SOURCE MATERIAL section start

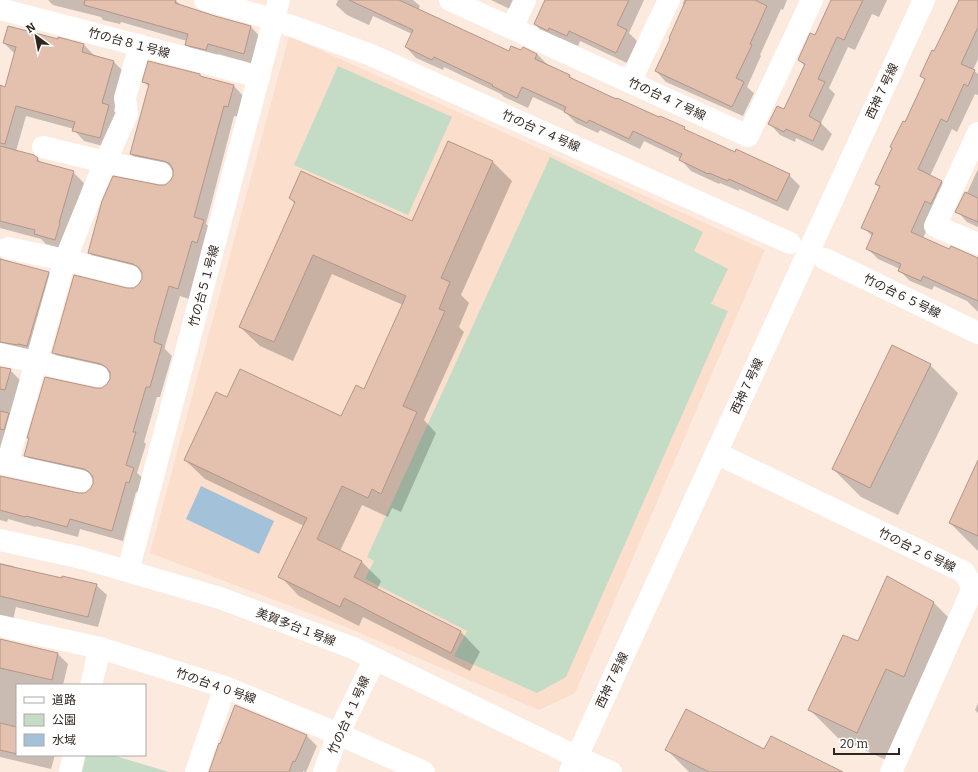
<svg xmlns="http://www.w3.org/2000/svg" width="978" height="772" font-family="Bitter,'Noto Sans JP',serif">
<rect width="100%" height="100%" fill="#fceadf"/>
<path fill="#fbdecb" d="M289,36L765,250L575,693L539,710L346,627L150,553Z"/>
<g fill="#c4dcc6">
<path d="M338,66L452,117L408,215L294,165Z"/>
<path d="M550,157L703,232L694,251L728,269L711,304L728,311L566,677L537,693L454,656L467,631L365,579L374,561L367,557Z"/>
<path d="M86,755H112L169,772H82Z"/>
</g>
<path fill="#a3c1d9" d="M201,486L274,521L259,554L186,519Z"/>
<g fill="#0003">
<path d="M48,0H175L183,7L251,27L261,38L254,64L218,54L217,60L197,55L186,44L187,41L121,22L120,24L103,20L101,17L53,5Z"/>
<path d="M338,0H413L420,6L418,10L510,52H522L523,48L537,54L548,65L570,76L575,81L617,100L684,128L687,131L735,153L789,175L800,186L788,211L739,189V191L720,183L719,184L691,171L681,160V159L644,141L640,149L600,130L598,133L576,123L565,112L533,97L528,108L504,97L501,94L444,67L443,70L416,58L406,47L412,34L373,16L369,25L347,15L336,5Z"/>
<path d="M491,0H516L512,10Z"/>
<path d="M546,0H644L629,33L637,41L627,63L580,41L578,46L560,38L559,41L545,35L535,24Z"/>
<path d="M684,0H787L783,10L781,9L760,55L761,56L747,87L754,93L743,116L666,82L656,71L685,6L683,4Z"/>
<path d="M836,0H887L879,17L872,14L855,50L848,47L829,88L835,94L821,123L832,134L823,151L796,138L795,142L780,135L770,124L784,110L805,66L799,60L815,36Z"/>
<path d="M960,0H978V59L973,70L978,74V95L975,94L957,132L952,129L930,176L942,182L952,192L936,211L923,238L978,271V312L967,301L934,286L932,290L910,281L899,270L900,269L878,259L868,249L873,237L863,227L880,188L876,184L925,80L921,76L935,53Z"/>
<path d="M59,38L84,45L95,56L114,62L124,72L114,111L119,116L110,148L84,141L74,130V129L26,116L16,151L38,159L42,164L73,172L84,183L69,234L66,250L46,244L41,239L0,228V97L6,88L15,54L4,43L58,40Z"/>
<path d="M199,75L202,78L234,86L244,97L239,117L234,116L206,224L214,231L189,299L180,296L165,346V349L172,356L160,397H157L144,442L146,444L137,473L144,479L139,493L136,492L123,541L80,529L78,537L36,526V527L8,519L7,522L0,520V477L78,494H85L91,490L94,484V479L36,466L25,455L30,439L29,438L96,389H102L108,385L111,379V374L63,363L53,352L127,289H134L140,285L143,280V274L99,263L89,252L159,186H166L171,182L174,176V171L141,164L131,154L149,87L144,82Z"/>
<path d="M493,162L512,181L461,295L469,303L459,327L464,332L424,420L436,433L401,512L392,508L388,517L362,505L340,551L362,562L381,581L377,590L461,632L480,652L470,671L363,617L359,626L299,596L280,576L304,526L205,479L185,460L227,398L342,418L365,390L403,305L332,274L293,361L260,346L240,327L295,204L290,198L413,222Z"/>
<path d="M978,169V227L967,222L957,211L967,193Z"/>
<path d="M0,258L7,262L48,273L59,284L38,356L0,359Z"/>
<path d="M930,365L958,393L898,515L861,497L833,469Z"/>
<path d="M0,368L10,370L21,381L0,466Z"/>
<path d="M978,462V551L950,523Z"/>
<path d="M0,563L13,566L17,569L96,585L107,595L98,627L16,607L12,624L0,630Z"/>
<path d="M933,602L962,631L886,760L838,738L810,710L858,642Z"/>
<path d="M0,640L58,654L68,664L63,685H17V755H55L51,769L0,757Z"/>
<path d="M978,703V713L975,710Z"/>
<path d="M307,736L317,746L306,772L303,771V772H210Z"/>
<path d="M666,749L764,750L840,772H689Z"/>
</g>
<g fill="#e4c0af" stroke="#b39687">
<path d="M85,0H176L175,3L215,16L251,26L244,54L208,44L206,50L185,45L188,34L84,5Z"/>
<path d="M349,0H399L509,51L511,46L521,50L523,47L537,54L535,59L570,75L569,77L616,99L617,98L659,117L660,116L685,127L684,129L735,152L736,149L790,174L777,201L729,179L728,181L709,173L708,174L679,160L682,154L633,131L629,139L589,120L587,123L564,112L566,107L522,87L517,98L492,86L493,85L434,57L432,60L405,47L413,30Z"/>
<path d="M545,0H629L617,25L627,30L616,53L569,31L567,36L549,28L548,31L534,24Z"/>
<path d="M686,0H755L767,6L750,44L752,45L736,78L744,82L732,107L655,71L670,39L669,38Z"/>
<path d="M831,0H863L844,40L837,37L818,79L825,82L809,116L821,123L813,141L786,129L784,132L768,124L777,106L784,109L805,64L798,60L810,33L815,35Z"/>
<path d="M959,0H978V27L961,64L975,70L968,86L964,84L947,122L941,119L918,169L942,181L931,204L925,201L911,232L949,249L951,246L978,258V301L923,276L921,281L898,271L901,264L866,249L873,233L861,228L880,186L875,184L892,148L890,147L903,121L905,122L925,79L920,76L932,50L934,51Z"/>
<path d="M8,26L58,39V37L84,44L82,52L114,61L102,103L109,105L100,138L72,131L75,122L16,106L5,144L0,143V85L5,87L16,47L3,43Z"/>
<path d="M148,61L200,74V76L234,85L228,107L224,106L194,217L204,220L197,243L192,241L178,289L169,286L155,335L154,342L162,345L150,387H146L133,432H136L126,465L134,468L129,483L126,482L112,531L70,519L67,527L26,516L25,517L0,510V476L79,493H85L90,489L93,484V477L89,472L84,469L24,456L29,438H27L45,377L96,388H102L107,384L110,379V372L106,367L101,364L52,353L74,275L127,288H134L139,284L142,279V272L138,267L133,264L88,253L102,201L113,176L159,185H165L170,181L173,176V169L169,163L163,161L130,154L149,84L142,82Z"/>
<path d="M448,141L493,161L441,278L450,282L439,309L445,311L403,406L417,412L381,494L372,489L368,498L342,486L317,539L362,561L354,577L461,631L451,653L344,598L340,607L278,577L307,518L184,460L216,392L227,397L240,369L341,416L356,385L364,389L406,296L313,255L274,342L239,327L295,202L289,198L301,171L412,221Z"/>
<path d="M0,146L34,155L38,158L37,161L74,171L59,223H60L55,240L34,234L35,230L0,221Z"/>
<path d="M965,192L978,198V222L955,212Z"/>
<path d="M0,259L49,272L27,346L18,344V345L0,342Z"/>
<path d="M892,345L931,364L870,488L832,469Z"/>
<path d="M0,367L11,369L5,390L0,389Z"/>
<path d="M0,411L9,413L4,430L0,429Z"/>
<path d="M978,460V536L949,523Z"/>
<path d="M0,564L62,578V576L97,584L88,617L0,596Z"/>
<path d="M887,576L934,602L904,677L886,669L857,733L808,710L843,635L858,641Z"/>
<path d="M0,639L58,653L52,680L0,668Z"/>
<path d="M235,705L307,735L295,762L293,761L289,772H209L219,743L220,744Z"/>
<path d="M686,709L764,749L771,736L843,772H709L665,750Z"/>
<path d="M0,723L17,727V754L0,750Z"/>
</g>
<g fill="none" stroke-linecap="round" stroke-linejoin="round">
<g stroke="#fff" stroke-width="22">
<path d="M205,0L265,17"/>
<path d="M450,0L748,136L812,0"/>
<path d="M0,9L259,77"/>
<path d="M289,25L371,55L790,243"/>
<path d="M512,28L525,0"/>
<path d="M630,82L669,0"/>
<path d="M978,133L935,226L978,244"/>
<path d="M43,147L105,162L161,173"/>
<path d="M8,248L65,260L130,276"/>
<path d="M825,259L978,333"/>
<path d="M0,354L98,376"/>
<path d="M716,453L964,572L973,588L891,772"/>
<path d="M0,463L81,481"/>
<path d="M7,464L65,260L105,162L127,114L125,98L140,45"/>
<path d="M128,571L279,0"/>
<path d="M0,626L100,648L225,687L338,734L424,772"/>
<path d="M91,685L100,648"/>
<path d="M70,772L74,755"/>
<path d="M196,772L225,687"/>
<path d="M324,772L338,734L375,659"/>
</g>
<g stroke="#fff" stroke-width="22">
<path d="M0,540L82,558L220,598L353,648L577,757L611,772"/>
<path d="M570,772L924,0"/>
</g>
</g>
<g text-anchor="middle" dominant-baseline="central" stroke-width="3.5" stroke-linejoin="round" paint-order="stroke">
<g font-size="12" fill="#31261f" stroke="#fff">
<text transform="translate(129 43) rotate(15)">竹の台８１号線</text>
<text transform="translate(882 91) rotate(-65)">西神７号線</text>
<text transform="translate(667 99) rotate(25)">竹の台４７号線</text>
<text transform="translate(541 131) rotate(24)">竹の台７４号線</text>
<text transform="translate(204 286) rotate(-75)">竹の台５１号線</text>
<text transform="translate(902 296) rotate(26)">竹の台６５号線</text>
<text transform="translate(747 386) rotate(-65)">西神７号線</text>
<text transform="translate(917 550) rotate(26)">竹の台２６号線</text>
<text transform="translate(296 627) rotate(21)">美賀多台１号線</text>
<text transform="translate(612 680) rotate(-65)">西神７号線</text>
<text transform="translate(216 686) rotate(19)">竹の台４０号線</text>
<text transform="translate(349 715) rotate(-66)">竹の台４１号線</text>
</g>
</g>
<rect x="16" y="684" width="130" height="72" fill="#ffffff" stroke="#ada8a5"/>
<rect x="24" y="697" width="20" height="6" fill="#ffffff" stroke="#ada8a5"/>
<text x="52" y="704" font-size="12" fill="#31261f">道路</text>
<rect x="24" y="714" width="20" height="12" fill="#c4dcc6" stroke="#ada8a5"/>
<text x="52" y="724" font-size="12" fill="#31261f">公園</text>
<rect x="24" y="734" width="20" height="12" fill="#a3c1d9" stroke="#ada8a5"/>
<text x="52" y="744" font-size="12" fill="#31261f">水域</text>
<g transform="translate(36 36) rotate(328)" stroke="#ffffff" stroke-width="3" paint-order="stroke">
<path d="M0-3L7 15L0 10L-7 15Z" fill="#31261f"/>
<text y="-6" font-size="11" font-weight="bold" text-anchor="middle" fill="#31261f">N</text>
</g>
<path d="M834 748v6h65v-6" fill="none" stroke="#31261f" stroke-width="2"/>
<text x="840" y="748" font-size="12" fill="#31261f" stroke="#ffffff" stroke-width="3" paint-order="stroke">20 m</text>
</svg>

SOURCE MATERIAL section end
SOURCE MATERIAL section start

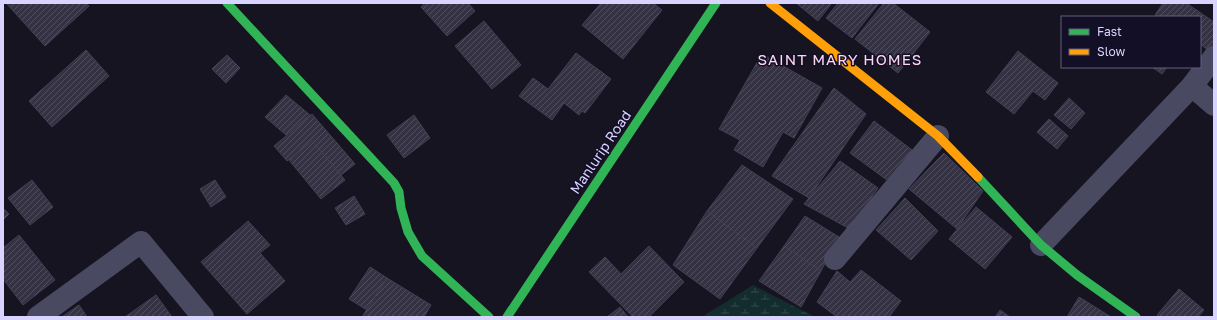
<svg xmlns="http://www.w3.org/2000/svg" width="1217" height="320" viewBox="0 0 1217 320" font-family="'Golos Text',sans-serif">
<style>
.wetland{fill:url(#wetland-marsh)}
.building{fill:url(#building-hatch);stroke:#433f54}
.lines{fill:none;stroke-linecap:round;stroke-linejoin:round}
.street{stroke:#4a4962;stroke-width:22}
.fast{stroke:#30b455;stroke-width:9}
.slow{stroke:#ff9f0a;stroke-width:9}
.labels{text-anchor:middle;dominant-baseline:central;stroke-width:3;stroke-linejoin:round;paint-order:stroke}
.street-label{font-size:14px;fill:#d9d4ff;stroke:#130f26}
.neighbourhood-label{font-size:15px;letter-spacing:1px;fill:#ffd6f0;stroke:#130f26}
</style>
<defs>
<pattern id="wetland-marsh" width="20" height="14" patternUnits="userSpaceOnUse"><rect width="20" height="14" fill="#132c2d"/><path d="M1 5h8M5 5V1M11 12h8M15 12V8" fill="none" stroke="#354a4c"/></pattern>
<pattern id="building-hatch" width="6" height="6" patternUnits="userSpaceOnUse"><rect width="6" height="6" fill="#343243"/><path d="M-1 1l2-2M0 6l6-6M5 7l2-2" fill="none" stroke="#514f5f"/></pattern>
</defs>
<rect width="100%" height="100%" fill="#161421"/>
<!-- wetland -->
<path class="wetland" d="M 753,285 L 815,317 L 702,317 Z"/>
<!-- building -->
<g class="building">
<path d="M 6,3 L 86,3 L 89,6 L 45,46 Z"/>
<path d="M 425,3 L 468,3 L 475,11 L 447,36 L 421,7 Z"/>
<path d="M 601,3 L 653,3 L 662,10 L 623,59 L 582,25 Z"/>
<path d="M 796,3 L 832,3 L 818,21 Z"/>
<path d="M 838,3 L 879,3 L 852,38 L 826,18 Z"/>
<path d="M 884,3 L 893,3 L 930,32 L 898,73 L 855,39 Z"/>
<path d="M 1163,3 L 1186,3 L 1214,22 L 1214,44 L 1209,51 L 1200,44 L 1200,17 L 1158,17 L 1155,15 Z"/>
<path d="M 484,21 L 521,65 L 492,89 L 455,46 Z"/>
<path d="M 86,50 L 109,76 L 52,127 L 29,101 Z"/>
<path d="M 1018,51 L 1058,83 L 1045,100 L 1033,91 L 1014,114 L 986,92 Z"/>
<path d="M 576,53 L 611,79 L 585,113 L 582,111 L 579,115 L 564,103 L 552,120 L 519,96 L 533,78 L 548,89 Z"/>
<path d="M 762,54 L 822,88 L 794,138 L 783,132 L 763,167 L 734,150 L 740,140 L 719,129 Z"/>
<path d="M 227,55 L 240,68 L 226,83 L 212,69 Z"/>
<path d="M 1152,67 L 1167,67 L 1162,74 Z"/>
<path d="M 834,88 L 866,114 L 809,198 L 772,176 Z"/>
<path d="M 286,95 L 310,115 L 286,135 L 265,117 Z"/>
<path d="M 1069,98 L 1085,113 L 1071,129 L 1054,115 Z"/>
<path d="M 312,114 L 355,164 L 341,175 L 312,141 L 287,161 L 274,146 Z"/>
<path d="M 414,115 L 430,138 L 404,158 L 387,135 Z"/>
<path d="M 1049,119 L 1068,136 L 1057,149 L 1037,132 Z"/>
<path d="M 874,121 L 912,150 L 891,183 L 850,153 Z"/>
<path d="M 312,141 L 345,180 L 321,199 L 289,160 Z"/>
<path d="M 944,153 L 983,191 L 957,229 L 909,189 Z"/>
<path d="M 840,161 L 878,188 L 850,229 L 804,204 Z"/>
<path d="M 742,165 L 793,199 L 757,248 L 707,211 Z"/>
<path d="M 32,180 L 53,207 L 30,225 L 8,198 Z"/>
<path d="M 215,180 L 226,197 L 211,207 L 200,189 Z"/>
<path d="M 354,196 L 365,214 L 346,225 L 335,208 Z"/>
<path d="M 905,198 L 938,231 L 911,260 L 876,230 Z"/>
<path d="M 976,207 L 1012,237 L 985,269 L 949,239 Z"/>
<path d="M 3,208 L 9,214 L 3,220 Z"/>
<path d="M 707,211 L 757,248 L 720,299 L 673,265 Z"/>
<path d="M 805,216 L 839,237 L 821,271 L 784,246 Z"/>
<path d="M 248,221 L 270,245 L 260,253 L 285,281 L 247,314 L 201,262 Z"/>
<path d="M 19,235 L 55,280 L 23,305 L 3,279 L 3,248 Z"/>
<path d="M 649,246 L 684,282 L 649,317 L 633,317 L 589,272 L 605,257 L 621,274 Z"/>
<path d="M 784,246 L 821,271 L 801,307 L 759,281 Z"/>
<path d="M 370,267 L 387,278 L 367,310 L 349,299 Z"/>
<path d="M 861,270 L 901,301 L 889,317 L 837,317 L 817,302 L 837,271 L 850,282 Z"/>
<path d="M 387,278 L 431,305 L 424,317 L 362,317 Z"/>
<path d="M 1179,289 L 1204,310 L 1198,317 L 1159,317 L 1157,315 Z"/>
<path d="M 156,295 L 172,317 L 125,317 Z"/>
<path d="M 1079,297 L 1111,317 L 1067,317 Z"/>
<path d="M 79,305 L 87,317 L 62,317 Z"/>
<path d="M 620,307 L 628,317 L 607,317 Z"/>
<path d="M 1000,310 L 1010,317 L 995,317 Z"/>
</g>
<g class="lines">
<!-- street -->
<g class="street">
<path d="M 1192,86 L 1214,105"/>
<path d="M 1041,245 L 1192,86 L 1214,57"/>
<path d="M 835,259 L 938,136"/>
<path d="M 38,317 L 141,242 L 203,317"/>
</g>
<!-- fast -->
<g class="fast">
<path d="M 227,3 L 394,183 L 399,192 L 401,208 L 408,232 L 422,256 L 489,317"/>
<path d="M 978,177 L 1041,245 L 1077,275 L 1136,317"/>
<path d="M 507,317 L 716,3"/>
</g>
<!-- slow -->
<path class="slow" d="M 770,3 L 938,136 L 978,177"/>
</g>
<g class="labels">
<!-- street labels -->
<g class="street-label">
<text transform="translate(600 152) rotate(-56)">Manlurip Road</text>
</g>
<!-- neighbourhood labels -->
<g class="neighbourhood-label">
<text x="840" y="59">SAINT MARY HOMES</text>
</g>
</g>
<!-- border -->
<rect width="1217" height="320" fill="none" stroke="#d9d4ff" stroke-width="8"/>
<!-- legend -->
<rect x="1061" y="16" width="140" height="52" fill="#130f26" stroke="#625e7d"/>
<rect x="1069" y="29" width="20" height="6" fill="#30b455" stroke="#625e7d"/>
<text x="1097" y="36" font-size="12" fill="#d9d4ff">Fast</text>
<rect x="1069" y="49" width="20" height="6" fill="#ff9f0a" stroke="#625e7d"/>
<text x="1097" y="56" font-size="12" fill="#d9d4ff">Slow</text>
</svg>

SOURCE MATERIAL section end

PROBLEM TO WORK ON —
Would you please copy each line of the listing that contains the word "lines"?

TASK RESPONSE —
.lines{fill:none;stroke-linecap:round;stroke-linejoin:round}
<g class="lines">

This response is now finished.